To counteract the dilation of all the blood vessels in the body, a triptan works by contracting the vessels, which is most noticeable, initially, to the performance of the heart which, realising what is happening to it, pounds in my chest, telling me it is struggling to push blood through my system when all the blood vessels to it have contracted. Contracted blood vessels in the brain ease the pain, if only for a little while, the length of an attack determined to follow its course. For me, attacks last three days although prodrome, attack and postdrome usually last five days. During this time I wait, for that’s all one can do. I “manage” symptoms, for that’s all one can do. If some kind person asks if I am OK I silently point a gun to my head and pretend to shoot. No words need be spoken, the message is clear.

I find myself questioning whether, in time, I will have to abandon taking Imigran. The drug has only been tested in people up to the age of 65 so I am well out of the age range to take them, although having low blood pressure has enabled me to continue up until now. If I had high blood pressure then triptans would have become impossible to take. Whatever else it is too late for any “cure” to be within my lifetime. Maybe for my now adult daughter … I hope so.

Perhaps I should be grateful for small mercies? Certainly reading about, and listening to, other sufferers of migraine make me realise how stoical I have been over my adult lifetime, making little reference to them other than mention I feel “ill” and “I have to lie down for a while”. My learning to flush the toilet as I vomit protected the children from the knowledge of how vile the whole procedure was for me. After vomiting three times, tears on my face, I would have a vague understanding that, after a deep sleep, resolution was in progress.

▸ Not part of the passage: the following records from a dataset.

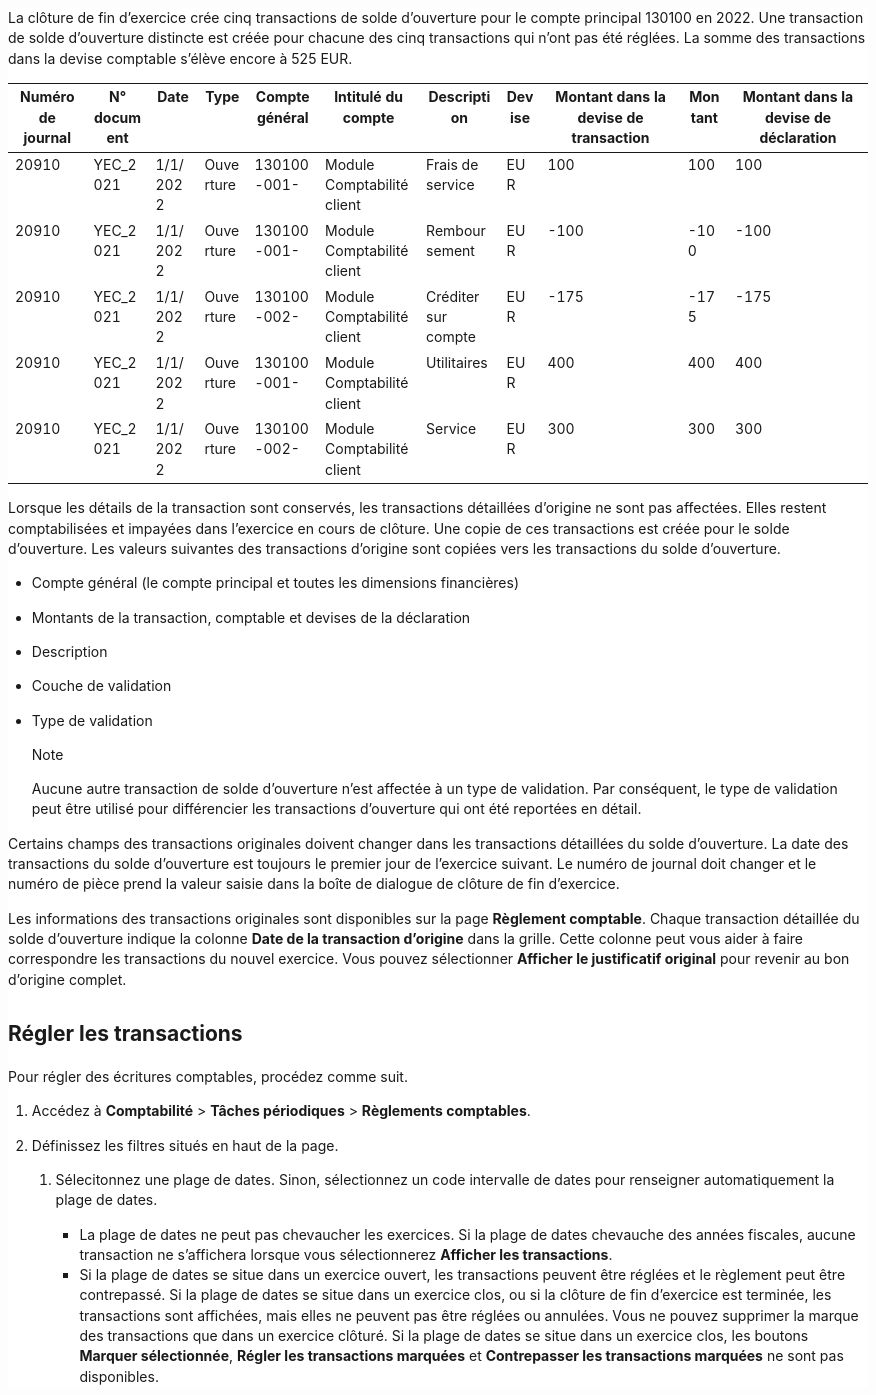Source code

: La clôture de fin d’exercice crée cinq transactions de solde d’ouverture pour le compte principal 130100 en 2022. Une transaction de solde d’ouverture distincte est créée pour chacune des cinq transactions qui n’ont pas été réglées. La somme des transactions dans la devise comptable s’élève encore à 525 EUR.

| Numéro de journal | N° document  | Date     | Type    | Compte général | Intitulé du compte        | Description       | Devise | Montant dans la devise de transaction | Montant | Montant dans la devise de déclaration |
|----------------|----------|----------|---------|----------------|---------------------|-------------------|----------|--------------------------------|--------|------------------------------|
| 20910          | YEC_2021 | 1/1/2022 | Ouverture | 130100-001-    | Module Comptabilité client | Frais de service       | EUR      | 100                            | 100    | 100                          |
| 20910          | YEC_2021 | 1/1/2022 | Ouverture | 130100-001-    | Module Comptabilité client | Remboursement            | EUR      | -100                           | -100   | -100                         |
| 20910          | YEC_2021 | 1/1/2022 | Ouverture | 130100-002-    | Module Comptabilité client | Créditer sur compte | EUR      | -175                           | -175   | -175                         |
| 20910          | YEC_2021 | 1/1/2022 | Ouverture | 130100-001-    | Module Comptabilité client | Utilitaires         | EUR      | 400                            | 400    | 400                          |
| 20910          | YEC_2021 | 1/1/2022 | Ouverture | 130100-002-    | Module Comptabilité client | Service           | EUR      | 300                            | 300    | 300                          |

Lorsque les détails de la transaction sont conservés, les transactions détaillées d’origine ne sont pas affectées. Elles restent comptabilisées et impayées dans l’exercice en cours de clôture. Une copie de ces transactions est créée pour le solde d’ouverture. Les valeurs suivantes des transactions d’origine sont copiées vers les transactions du solde d’ouverture.

- Compte général (le compte principal et toutes les dimensions financières)
- Montants de la transaction, comptable et devises de la déclaration
- Description
- Couche de validation
- Type de validation

   > [!NOTE]
   > Aucune autre transaction de solde d’ouverture n’est affectée à un type de validation. Par conséquent, le type de validation peut être utilisé pour différencier les transactions d’ouverture qui ont été reportées en détail.

Certains champs des transactions originales doivent changer dans les transactions détaillées du solde d’ouverture. La date des transactions du solde d’ouverture est toujours le premier jour de l’exercice suivant. Le numéro de journal doit changer et le numéro de pièce prend la valeur saisie dans la boîte de dialogue de clôture de fin d’exercice.

Les informations des transactions originales sont disponibles sur la page **Règlement comptable**. Chaque transaction détaillée du solde d’ouverture indique la colonne **Date de la transaction d’origine** dans la grille. Cette colonne peut vous aider à faire correspondre les transactions du nouvel exercice. Vous pouvez sélectionner **Afficher le justificatif original** pour revenir au bon d’origine complet.

## <a name="settle-transactions"></a><a name="settle-transactions"></a>Régler les transactions
Pour régler des écritures comptables, procédez comme suit.

1. Accédez à **Comptabilité** > **Tâches périodiques** > **Règlements comptables**.
2.  Définissez les filtres situés en haut de la page.

    1. Sélecitonnez une plage de dates. Sinon, sélectionnez un code intervalle de dates pour renseigner automatiquement la plage de dates.

       - La plage de dates ne peut pas chevaucher les exercices. Si la plage de dates chevauche des années fiscales, aucune transaction ne s’affichera lorsque vous sélectionnerez **Afficher les transactions**.
       - Si la plage de dates se situe dans un exercice ouvert, les transactions peuvent être réglées et le règlement peut être contrepassé. Si la plage de dates se situe dans un exercice clos, ou si la clôture de fin d’exercice est terminée, les transactions sont affichées, mais elles ne peuvent pas être réglées ou annulées. Vous ne pouvez supprimer la marque des transactions que dans un exercice clôturé. Si la plage de dates se situe dans un exercice clos, les boutons **Marquer sélectionnée**, **Régler les transactions marquées** et **Contrepasser les transactions marquées** ne sont pas disponibles.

“Mam’s got a headache” was the only reference to my disability. Mostly I swigged more and more pills, if only to keep me on my feet and continue my duties on the school run, ensure that someone was available for the children in a world where their Asperger father was not available to them. There was, I found early on, no meeting place between migraine, both the physical and mental illness, and Asperger Man who cannot encompass his own emotions and feelings, let alone those of others. Migraine is a lonesome occupation.

When I eventually arose from a sickening attack, weak and wearied by all that had gone before, I found little had been done in the house. The dishwasher had been run, but not emptied, the workbenches covered with food, untidiness and dirt apparently being invisible to my husband and the children. This I found very difficult to accommodate, wracking my tired and weakened brain with the question, “Do they care about the home I have created for them?” And, “Is there any point in my servicing their needs?”

Ironically the child who tried to take over my housewifely and motherly duties, attending to the needs of her two younger siblings, has her own battles with migraine. She bravely tells me, “They aren’t as bad as yours!” as if that is some kind of compensation for her lot. Isn’t that we, each and every one of us, pretends? It really doesn’t matter if there isn’t some kind of graph, some kind of scale, some kind of graduation to measure our suffering.

Migraine and its aftermath is a battle we have no hope of winning.